● Task item
Find the line that contains "Figure 3. Locations" in the entries below. Output it and each later line exactly, and nothing else.

● Stored dataset items
═══

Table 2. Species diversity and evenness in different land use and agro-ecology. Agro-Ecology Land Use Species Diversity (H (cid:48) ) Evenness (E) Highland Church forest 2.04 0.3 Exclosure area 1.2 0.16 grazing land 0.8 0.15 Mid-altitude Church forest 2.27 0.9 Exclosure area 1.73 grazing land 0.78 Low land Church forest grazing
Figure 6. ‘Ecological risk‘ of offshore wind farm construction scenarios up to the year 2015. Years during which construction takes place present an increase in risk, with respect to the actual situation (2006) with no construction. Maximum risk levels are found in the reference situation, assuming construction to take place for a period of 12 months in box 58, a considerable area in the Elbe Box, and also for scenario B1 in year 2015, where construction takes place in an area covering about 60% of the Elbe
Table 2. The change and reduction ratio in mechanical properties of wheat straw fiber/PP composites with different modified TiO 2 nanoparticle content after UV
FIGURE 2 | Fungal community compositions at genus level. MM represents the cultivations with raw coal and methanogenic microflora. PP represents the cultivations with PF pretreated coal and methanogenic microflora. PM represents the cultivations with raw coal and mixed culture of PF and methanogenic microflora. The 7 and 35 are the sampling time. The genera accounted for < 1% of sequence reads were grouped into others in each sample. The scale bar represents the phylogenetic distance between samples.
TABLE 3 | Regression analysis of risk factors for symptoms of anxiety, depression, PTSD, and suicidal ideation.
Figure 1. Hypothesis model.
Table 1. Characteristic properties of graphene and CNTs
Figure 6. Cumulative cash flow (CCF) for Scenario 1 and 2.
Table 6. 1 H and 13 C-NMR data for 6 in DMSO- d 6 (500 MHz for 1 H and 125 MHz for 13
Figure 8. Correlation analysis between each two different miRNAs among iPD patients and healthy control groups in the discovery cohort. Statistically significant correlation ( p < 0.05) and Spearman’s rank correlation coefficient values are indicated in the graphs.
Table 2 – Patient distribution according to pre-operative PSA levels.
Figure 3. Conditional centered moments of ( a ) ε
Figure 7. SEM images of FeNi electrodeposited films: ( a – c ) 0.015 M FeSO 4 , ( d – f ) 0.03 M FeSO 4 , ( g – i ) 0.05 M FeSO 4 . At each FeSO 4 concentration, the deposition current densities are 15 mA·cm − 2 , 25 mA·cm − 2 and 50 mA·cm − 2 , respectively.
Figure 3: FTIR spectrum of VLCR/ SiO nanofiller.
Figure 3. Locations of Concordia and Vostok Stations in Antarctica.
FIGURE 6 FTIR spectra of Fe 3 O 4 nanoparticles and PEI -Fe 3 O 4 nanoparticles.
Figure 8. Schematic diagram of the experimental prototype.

═══

● Solution to this problem
Figure 3. Locations of Concordia and Vostok Stations in Antarctica.
FIGURE 6 FTIR spectra of Fe 3 O 4 nanoparticles and PEI -Fe 3 O 4 nanoparticles.
Figure 8. Schematic diagram of the experimental prototype.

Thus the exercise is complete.